I love the look of film—most of my favorite photographers shoot medium format film. There’s a soft, romantic, and timeless look that is tricky to emulate exactly with digital. The way film captures light is different than the way a DSLR captures light, so even in direct sun, photographs shot with film turn out beautiful and not too harsh.
That’s why I try to emulate the look of film—there are so many styles out there right now (dark and moody, very light and airy, contrasty, etc.) that are incredible and beautiful but I think when we look back in 5 years, those photos will be very dated (think back to the days of Picnik and the original Instagram filters). Film, however, has been the same for a long time.
My mom shot film—she saved her money and got a 35mm camera in or after college. When I was preparing to choose electives for high school, I wanted to take photography. So in high school, when it came around for me to get a camera, I wanted to use my mom’s, but there was light leak. She took me to 5+ stores in the OKC area one afternoon after school to get me a 35mm film camera. That’s a good, dedicated mom. I took three b&w film classes in high school, where I learned to shoot film and develop in the dark room. I still have my stained notes.
After I took those classes, I would still shoot with cheap film that I sent to Walgreens to get developed. The pictures looked awful, and I actually thought I had light leak for a while. The camera sat at home in Oklahoma for years, and I even tried to sell it on Stanford’s sell/buy network. No one inquired for months, until finally someone did, but the camera was still in Oklahoma. I’m so glad it was there because in the past couple of years I ended up wanting to get back into film, specifically color film. I had done my research and found out which film stocks were the best for modern photography (fuji400h and portra400).
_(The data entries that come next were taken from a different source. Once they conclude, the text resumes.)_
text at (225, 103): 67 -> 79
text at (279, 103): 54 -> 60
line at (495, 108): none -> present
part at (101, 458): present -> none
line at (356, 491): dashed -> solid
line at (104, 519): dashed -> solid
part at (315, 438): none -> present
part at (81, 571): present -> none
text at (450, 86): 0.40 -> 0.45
Since I don’t use a lightmeter, I overexpose and rate my film at a different ISO. This makes everything pretty inaccurate though… so I kind of want to invest in a lightmeter. BUT ALSO, I don’t want to yet because I just bought a new camera and now I spend lots of my money on my dog. I get basic scans from The Find Lab — I wonder if I should get premium scans or switch film labs (to Photovision or Richard maybe? but I think they’re more expensive). I’m going to practice more with my digital before really investing in film—film is expensive.
I love how my double exposures are turning out! Everything else though is really hit or miss. I’m still underexposing for sure, but I think I’m marginally getting better!